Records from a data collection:
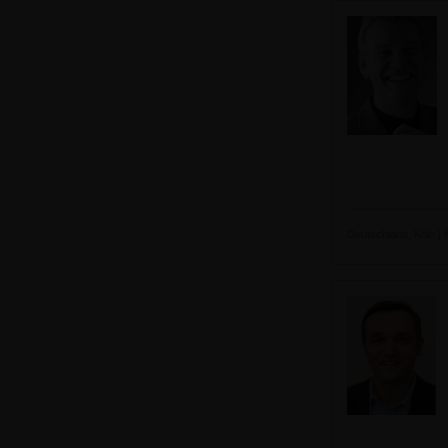
Deutschland, Köln | M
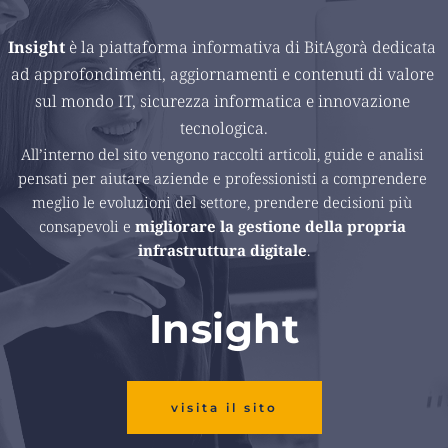
Insight 
è la piattaforma informativa di BitAgorà dedicata 
ad approfondimenti, aggiornamenti e contenuti di valore 
sul mondo IT, sicurezza informatica e innovazione 
tecnologica.
All’interno del sito vengono raccolti articoli, guide e analisi 
pensati per aiutare aziende e professionisti a comprendere 
meglio le evoluzioni del settore, prendere decisioni più 
consapevoli e 
migliorare la gestione della propria 
infrastruttura digitale
.
Insight
visita il sito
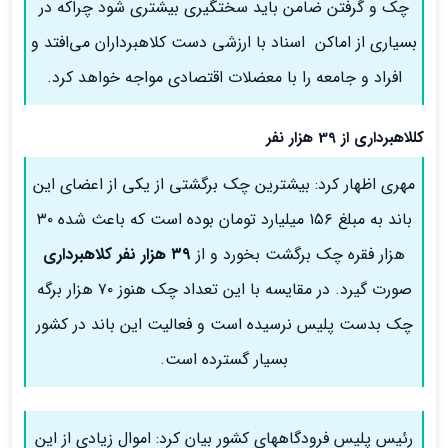
چک و گرفتن ضامن باید سختگیری بیشتری شود چراکه در
بسیاری از اماکن اسناد با ارزشی دست کلاهبرداران می‌افتد و
افراد و جامعه را با معضلات اقتصادی مواجه خواهد کرد.
کللاهبرداری از 39 هزار نفر
مهری اظهار کرد: بیشترین چک برگشتی از یکی از اعضای این
باند به مبلغ ۱۵۶ میلیارد تومان بوده است که باعث شده ۳۰
هزار فقره چک برگشت بخورد و از
۳۹ هزار نفر کلاهبرداری
صورت گیرد. در مقایسه با این تعداد چک هنوز ۷۰ هزار برگه
چک بدست پلیس نرسیده است و فعالیت این باند در کشور
بسیار گسترده است.
رئیس پلیس فرودگاه‎های کشور بیان کرد: اموال زیادی از این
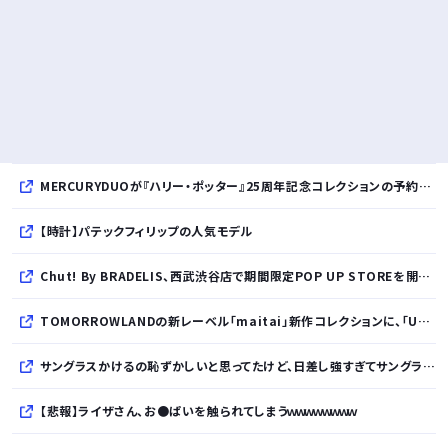
MERCURYDUOが『ハリー・ポッター』25周年記念コレクションの予約を開始
【時計】パテックフィリップの人気モデル
Chut! By BRADELIS、西武渋谷店で期間限定POP UP STOREを開催！全商品展開＆新作10%OFFの特別な6日間
TOMORROWLANDの新レーベル「maitai」新作コレクションに、「UNDYED」の素材が採用
サングラスかけるの恥ずかしいと思ってたけど、日差し強すぎてサングラスかけ始めたわ
【悲報】ライザさん、お●ぱいを触られてしまうｗｗｗｗｗｗｗｗ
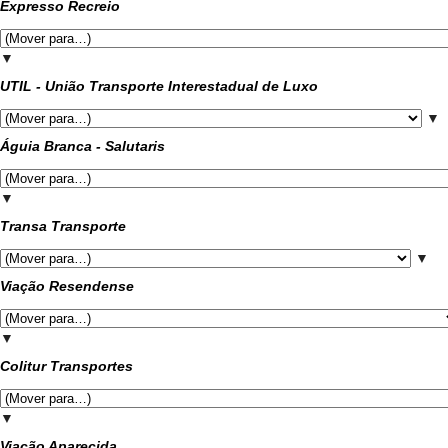
Expresso Recreio
▼
UTIL - União Transporte Interestadual de Luxo
▼
Águia Branca - Salutaris
▼
Transa Transporte
▼
Viação Resendense
▼
Colitur Transportes
▼
Viação Aparecida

■ Written task
Write out the lines above from the one with "sul mondo IT, sicurezza" through the one with "رئیس پلیس فرودگاه‎های", ends included, exactly; no picture goes in.

■ Task response
sul mondo IT, sicurezza informatica e innovazione 
tecnologica.
All’interno del sito vengono raccolti articoli, guide e analisi 
pensati per aiutare aziende e professionisti a comprendere 
meglio le evoluzioni del settore, prendere decisioni più 
consapevoli e 
migliorare la gestione della propria 
infrastruttura digitale
.
Insight
visita il sito
چک و گرفتن ضامن باید سختگیری بیشتری شود چراکه در
بسیاری از اماکن اسناد با ارزشی دست کلاهبرداران می‌افتد و
افراد و جامعه را با معضلات اقتصادی مواجه خواهد کرد.
کللاهبرداری از 39 هزار نفر
مهری اظهار کرد: بیشترین چک برگشتی از یکی از اعضای این
باند به مبلغ ۱۵۶ میلیارد تومان بوده است که باعث شده ۳۰
هزار فقره چک برگشت بخورد و از
۳۹ هزار نفر کلاهبرداری
صورت گیرد. در مقایسه با این تعداد چک هنوز ۷۰ هزار برگه
چک بدست پلیس نرسیده است و فعالیت این باند در کشور
بسیار گسترده است.
رئیس پلیس فرودگاه‎های کشور بیان کرد: اموال زیادی از این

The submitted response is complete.